#### Data under study ####

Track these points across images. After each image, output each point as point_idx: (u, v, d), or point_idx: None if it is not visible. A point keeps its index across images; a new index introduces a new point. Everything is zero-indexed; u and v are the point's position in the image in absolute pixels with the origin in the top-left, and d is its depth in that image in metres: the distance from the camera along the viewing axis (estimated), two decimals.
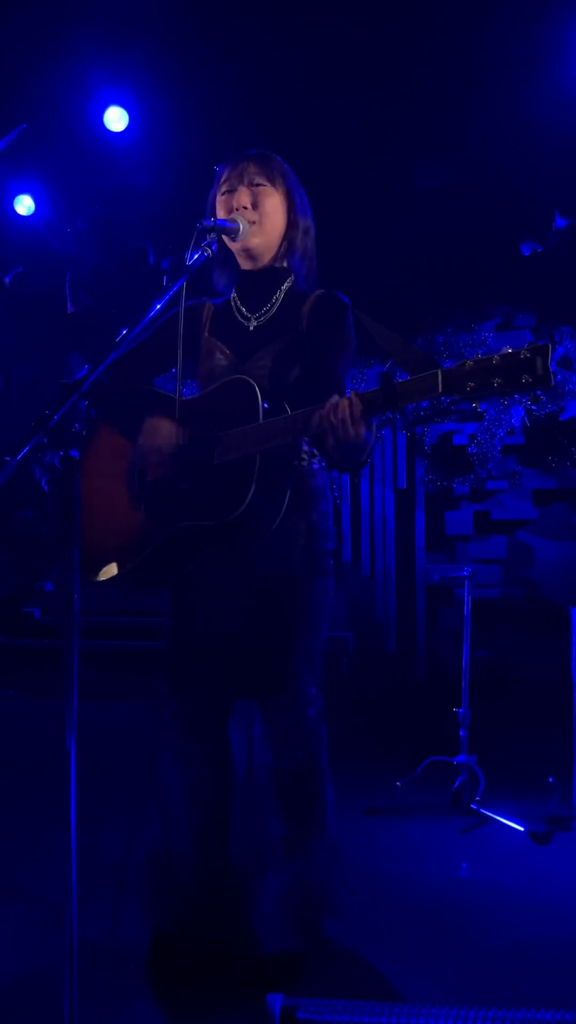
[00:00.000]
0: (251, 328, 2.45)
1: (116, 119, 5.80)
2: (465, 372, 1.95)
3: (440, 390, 1.97)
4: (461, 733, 3.85)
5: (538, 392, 1.93)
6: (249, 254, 2.43)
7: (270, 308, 2.44)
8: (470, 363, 1.95)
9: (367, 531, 5.94)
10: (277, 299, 2.44)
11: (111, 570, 2.39)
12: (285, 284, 2.46)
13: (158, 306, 1.99)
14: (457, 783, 3.84)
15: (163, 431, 2.36)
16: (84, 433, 2.55)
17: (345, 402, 2.05)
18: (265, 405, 2.22)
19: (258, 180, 2.40)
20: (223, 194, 2.43)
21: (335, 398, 2.07)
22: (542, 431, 5.51)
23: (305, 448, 2.39)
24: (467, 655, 3.94)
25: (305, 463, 2.39)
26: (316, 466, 2.44)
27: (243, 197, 2.39)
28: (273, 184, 2.42)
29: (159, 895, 2.44)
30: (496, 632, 5.34)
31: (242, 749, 2.49)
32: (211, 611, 2.41)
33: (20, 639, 6.43)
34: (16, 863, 3.14)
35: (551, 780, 3.88)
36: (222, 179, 2.44)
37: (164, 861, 2.43)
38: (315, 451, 2.44)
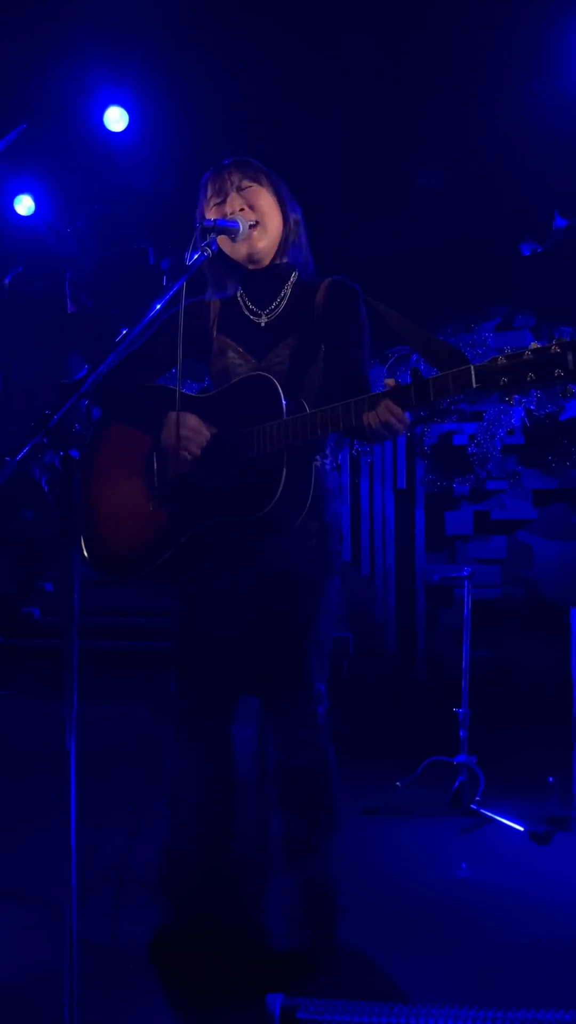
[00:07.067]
0: (263, 324, 2.45)
1: (116, 119, 5.78)
2: (499, 367, 1.96)
3: (475, 386, 1.98)
4: (461, 733, 3.85)
5: (572, 387, 1.93)
6: (253, 257, 2.44)
7: (279, 303, 2.45)
8: (502, 359, 1.95)
9: (367, 531, 5.93)
10: (285, 293, 2.46)
11: (135, 568, 2.38)
12: (291, 278, 2.47)
13: (158, 306, 2.00)
14: (457, 783, 3.84)
15: (189, 424, 2.34)
16: (91, 433, 2.55)
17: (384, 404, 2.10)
18: (286, 402, 2.23)
19: (245, 183, 2.43)
20: (214, 206, 2.44)
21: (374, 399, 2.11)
22: (542, 431, 5.50)
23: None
24: (467, 655, 3.94)
25: (318, 463, 2.39)
26: (328, 466, 2.45)
27: (236, 202, 2.41)
28: (260, 184, 2.44)
29: (168, 891, 2.44)
30: (496, 632, 5.33)
31: (253, 747, 2.49)
32: (219, 610, 2.41)
33: (20, 639, 6.42)
34: (16, 863, 3.14)
35: (551, 780, 3.88)
36: (208, 194, 2.46)
37: (172, 857, 2.43)
38: (327, 451, 2.45)
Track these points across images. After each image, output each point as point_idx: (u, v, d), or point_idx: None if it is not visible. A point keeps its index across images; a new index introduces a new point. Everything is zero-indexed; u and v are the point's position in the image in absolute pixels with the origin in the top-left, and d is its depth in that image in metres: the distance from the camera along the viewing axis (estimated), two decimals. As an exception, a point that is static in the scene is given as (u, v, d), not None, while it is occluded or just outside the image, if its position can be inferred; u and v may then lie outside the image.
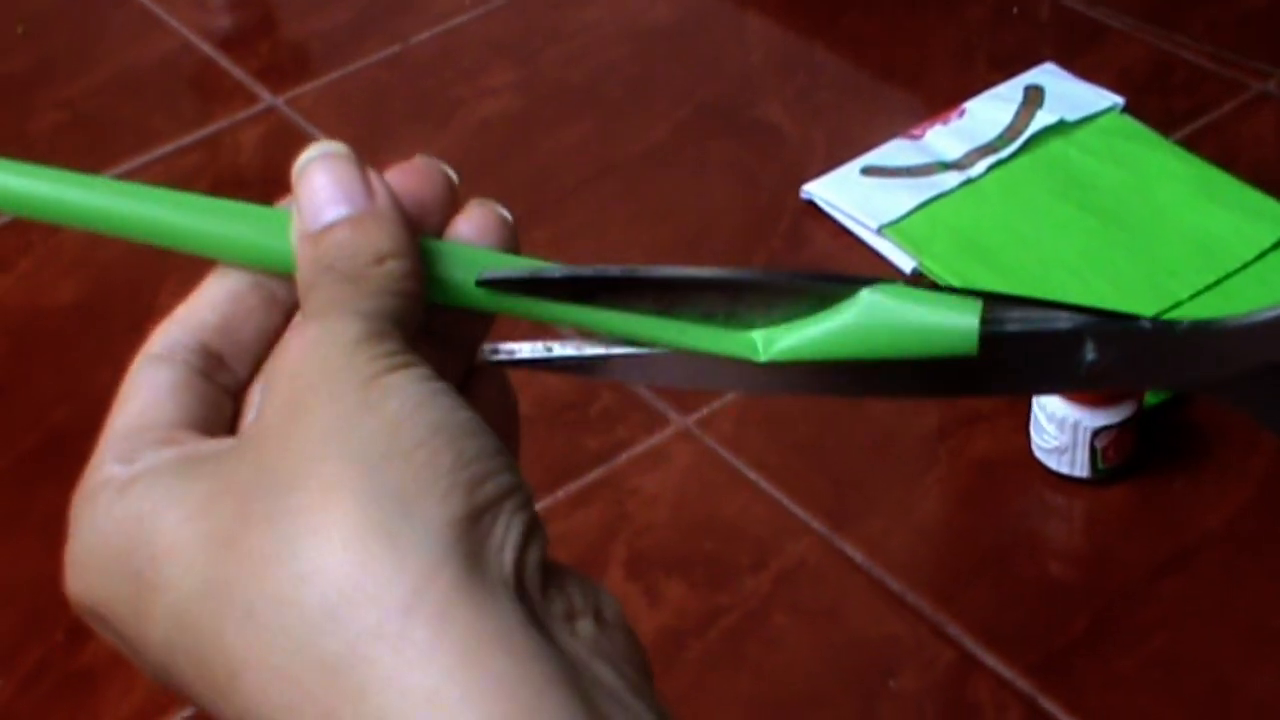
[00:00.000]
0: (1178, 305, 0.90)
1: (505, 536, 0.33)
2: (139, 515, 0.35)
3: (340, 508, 0.32)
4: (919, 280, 0.93)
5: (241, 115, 1.12)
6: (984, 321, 0.36)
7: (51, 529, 0.83)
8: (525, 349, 0.40)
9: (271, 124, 1.11)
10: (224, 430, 0.38)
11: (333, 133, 1.09)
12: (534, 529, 0.33)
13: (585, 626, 0.34)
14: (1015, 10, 1.15)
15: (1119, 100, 1.04)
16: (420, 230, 0.38)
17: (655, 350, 0.38)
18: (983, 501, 0.84)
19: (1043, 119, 1.02)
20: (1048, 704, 0.74)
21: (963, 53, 1.13)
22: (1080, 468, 0.82)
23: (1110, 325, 0.36)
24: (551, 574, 0.34)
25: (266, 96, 1.13)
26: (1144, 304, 0.90)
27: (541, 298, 0.38)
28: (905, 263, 0.94)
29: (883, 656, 0.77)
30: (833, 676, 0.76)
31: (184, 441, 0.36)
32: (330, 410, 0.33)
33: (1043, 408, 0.82)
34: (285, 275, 0.38)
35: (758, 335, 0.38)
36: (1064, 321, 0.36)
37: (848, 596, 0.79)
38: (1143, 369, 0.37)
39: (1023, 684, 0.75)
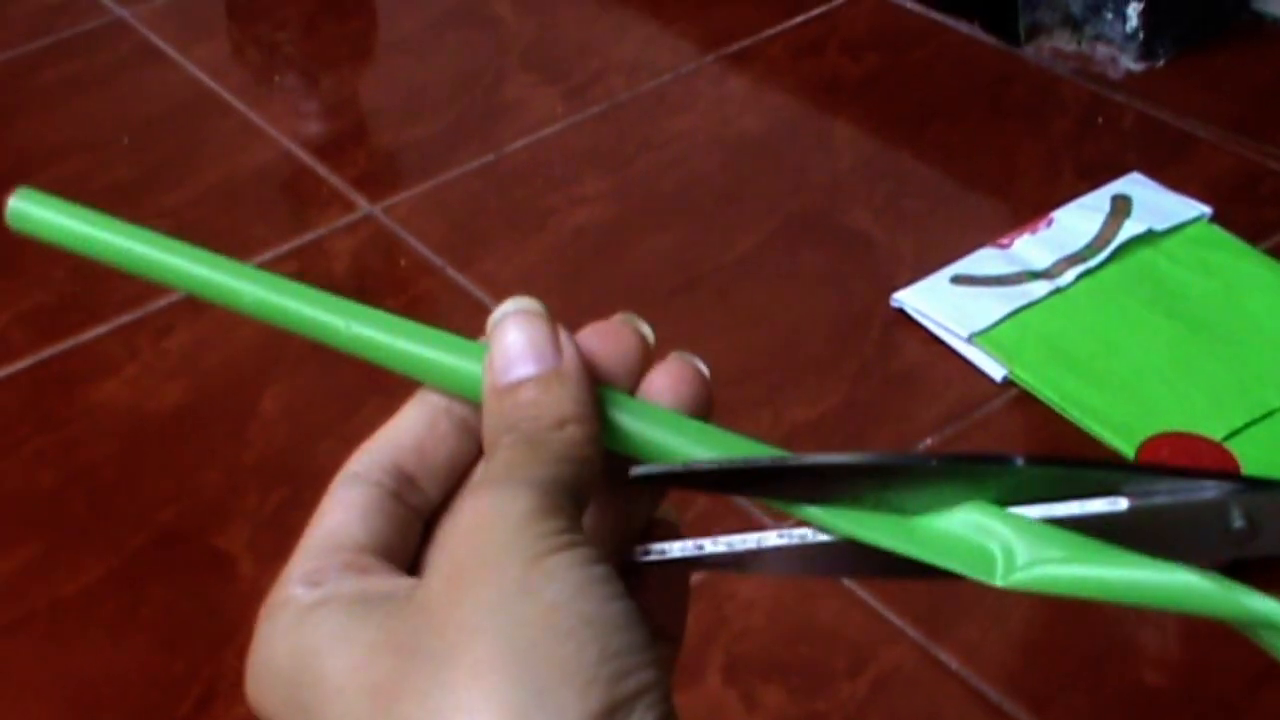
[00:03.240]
0: (1270, 414, 0.90)
1: None
2: (313, 649, 0.36)
3: (487, 691, 0.33)
4: (1011, 385, 0.94)
5: (338, 223, 1.15)
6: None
7: (159, 628, 0.86)
8: (675, 548, 0.40)
9: (367, 232, 1.14)
10: (409, 553, 0.39)
11: (427, 240, 1.11)
12: None
13: None
14: (1100, 120, 1.16)
15: (1207, 210, 1.05)
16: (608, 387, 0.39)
17: (808, 541, 0.38)
18: (1077, 609, 0.84)
19: (1131, 228, 1.03)
20: (1148, 815, 0.74)
21: (1049, 162, 1.14)
22: (1176, 576, 0.82)
23: (1257, 492, 0.36)
24: None
25: (363, 204, 1.16)
26: (1236, 411, 0.90)
27: (699, 488, 0.39)
28: (996, 371, 0.95)
29: (981, 765, 0.77)
30: (931, 784, 0.77)
31: (368, 569, 0.38)
32: (491, 589, 0.34)
33: (1137, 516, 0.82)
34: (477, 404, 0.40)
35: (996, 550, 0.37)
36: (1207, 493, 0.37)
37: (944, 704, 0.80)
38: None
39: (1122, 794, 0.74)
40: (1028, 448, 0.93)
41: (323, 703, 0.35)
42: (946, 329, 0.98)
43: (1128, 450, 0.87)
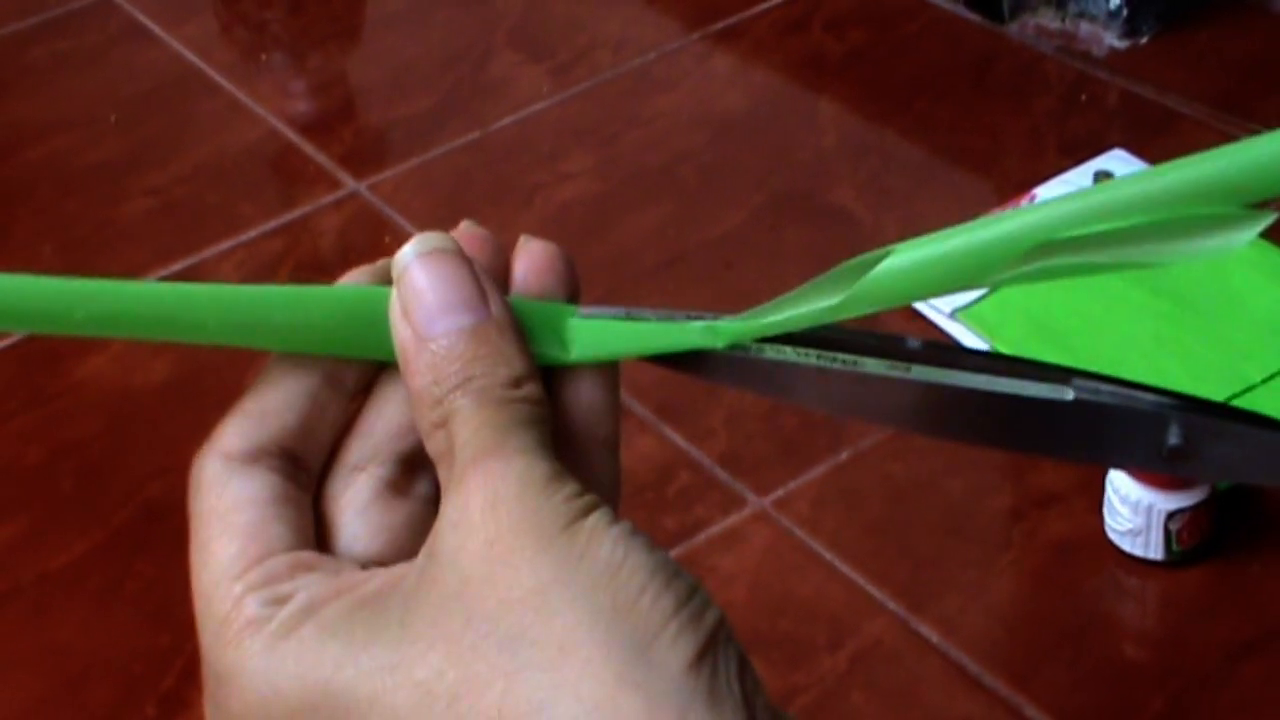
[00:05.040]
0: (1251, 388, 0.91)
1: (728, 667, 0.33)
2: (320, 669, 0.34)
3: (582, 663, 0.32)
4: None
5: (325, 201, 1.15)
6: (1077, 388, 0.37)
7: (145, 603, 0.86)
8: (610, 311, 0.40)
9: (353, 209, 1.14)
10: (314, 539, 0.37)
11: (413, 218, 1.11)
12: (744, 658, 0.34)
13: None
14: (1084, 97, 1.17)
15: (1189, 186, 1.05)
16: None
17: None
18: (1057, 583, 0.85)
19: (1113, 205, 1.03)
20: (1125, 785, 0.74)
21: (1032, 139, 1.14)
22: (1154, 550, 0.82)
23: (1196, 413, 0.37)
24: (763, 692, 0.34)
25: (349, 182, 1.16)
26: (1217, 387, 0.90)
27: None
28: (979, 347, 0.96)
29: (960, 736, 0.77)
30: (910, 755, 0.77)
31: (311, 565, 0.36)
32: (543, 558, 0.33)
33: (1116, 490, 0.82)
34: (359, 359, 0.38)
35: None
36: (1149, 403, 0.37)
37: (924, 677, 0.80)
38: (1222, 460, 0.37)
39: (1100, 765, 0.75)
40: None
41: (355, 717, 0.33)
42: (930, 305, 0.99)
43: (1108, 425, 0.88)
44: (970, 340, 0.96)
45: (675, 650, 0.32)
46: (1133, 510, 0.82)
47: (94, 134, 1.24)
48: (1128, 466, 0.37)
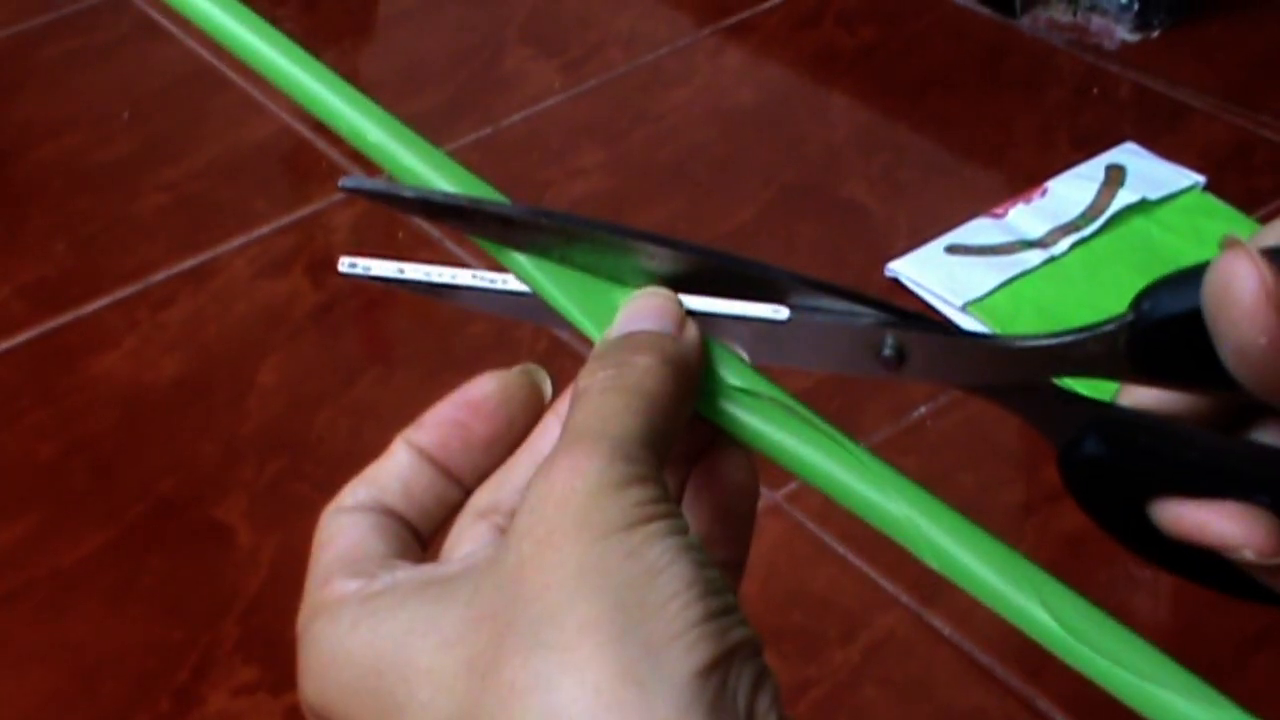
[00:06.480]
0: (1262, 381, 0.91)
1: (739, 682, 0.34)
2: (391, 634, 0.36)
3: (593, 648, 0.33)
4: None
5: (337, 197, 1.15)
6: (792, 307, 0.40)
7: (157, 599, 0.86)
8: (378, 266, 0.42)
9: (365, 205, 1.14)
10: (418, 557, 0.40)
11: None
12: (763, 674, 0.34)
13: None
14: (1095, 91, 1.17)
15: (1200, 179, 1.05)
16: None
17: (504, 288, 0.41)
18: (1069, 575, 0.84)
19: (1124, 198, 1.03)
20: (1137, 777, 0.74)
21: (1044, 132, 1.14)
22: (1167, 543, 0.82)
23: (905, 327, 0.40)
24: (777, 716, 0.35)
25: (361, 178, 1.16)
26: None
27: (404, 211, 0.41)
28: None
29: (972, 729, 0.77)
30: (922, 748, 0.77)
31: (406, 565, 0.38)
32: (591, 548, 0.34)
33: (1128, 483, 0.82)
34: (468, 457, 0.41)
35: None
36: (865, 318, 0.40)
37: (937, 669, 0.80)
38: (929, 366, 0.40)
39: (1112, 757, 0.75)
40: (1020, 416, 0.93)
41: (412, 686, 0.35)
42: (941, 298, 0.99)
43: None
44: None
45: (688, 656, 0.33)
46: (1145, 503, 0.81)
47: (107, 131, 1.24)
48: (850, 374, 0.40)
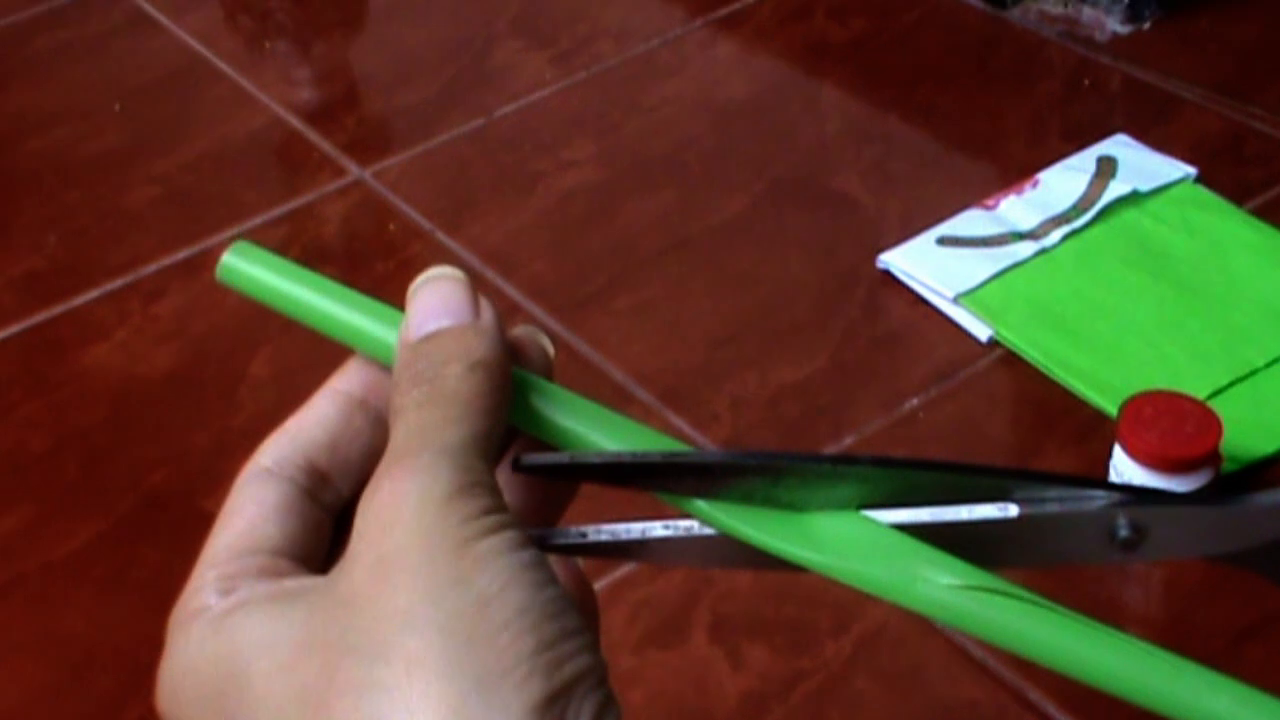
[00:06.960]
0: (1253, 372, 0.91)
1: (579, 717, 0.33)
2: (234, 655, 0.35)
3: (424, 687, 0.32)
4: (993, 345, 0.95)
5: (329, 188, 1.15)
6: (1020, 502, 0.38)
7: (149, 590, 0.86)
8: (558, 535, 0.39)
9: (357, 197, 1.14)
10: (322, 554, 0.39)
11: (417, 205, 1.12)
12: (606, 705, 0.34)
13: None
14: (1087, 83, 1.17)
15: (1191, 171, 1.05)
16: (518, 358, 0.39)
17: (698, 534, 0.38)
18: (1061, 568, 0.84)
19: (1116, 189, 1.03)
20: (1128, 768, 0.74)
21: (1035, 124, 1.14)
22: (1158, 534, 0.82)
23: (1140, 504, 0.38)
24: None
25: (353, 169, 1.16)
26: (1219, 370, 0.91)
27: (587, 480, 0.38)
28: (981, 331, 0.96)
29: (963, 720, 0.78)
30: (913, 739, 0.77)
31: (283, 572, 0.37)
32: (420, 579, 0.33)
33: (1120, 476, 0.82)
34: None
35: (896, 565, 0.38)
36: (1094, 504, 0.38)
37: (929, 661, 0.80)
38: (1170, 541, 0.38)
39: (1103, 748, 0.75)
40: (1013, 407, 0.94)
41: (249, 710, 0.34)
42: (932, 290, 0.99)
43: (1111, 409, 0.88)
44: (973, 324, 0.96)
45: (521, 692, 0.32)
46: (1135, 494, 0.81)
47: (98, 123, 1.24)
48: (1082, 563, 0.38)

####

* _Assignment_
Show, from the listing above, each line that contains the word "indexed".

* _Answer to this problem_
Track these points across images. After each image, output each point as point_idx: (u, v, d), or point_idx: None if it is not visible. A point keeps its index across images; a new index introduces a new point. Everything is zero-indexed; u and v are the point's position in the image in absolute pixels with the origin in the top-left, and d is its depth in that image in metres: the distance from the camera along the viewing axis (estimated), two decimals.
Track these points across images. After each image, output each point as point_idx: (u, v, d), or point_idx: None if it is not visible. A point keeps its index across images; a new index introduces a new point. Everything is zero-indexed; u and v are the point's position in the image in absolute pixels with the origin in the top-left, and d is its depth in that image in metres: the distance from the camera along the viewing axis (estimated), two decimals. As an exception, a point that is static in the scene is given as (u, v, d), not None, while it is occluded or just outside the image, if its position can be inferred; u and v may then lie outside the image.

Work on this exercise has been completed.